Le discours du chef du gouvernement japonais a marqué symboliquement la réconciliation entre les deux ennemis de la Seconde Guerre mondiale, qui sont désormais de grands alliés. Shinzo Abe s’est exprimé lentement, en anglais, et a été fréquemment interrompu par des applaudissements et des ovations debout. Il s’est exprimé à l’endroit où le président Franklin Roosevelt avait sollicité une déclaration de guerre contre le Japon impérial après le bombardement de Pearl Harbor à Hawaii en 1941. Son discours coïncidait également avec la journée fériée au Japon qui commémore l’anniversaire de naissance de l’empereur Hirohito, au pouvoir pendant la guerre. Si les déclarations de Shinzo Abe sur le rôle du Japon dans la guerre du Pacifique lui ont valu des critiques de certains élus américains, au Japon, les alliés politiques du Premier ministre jugent inutiles de présenter de nouvelles excuses.
De fait, Shinzo Abe a bien eu une nouvelle figure de rhétorique lorsqu’il a évoqué sa visite au monument aux morts de la Seconde Guerre mondiale à Washington, disant à ce propos: «Avec un profond sentiment de repentir au coeur, j’ai prié silencieusement».

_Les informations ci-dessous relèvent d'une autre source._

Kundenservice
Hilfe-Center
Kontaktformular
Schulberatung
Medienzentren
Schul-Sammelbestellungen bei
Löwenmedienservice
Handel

Pour le reste, il s’en est tenu aux expressions déjà utilisées, parlant de ses «profonds remords» pour la conduite du Japon durant la guerre et disant qu’il maintenait les excuses déjà présentées par Tokyo, notamment la déclaration historique faite en 1995 par le Premier ministre d’alors, Tomiichi Murayama. Shinzo Abe n’a pas fait allusion aux «femmes de réconfort» - euphémisme japonais pour les milliers de Coréennes et autres Asiatiques contraintes à la prostitution dans des bordels de l’armée japonaise durant la guerre du Pacifique. Cependant, il a tenu à dire que «les conflits armés ont toujours fait souffrir davantage les femmes». Présente au Congrès pendant le discours de Shinzo Abe, à l’invitation d’un élu démocrate, une ancienne «femme de réconfort», la Sud-Coréenne Yong Soo Lee, 86 ans a jugé «choquant et honteux» que Shinzo Abe n’ait pas présenté d’excuses dans son discours.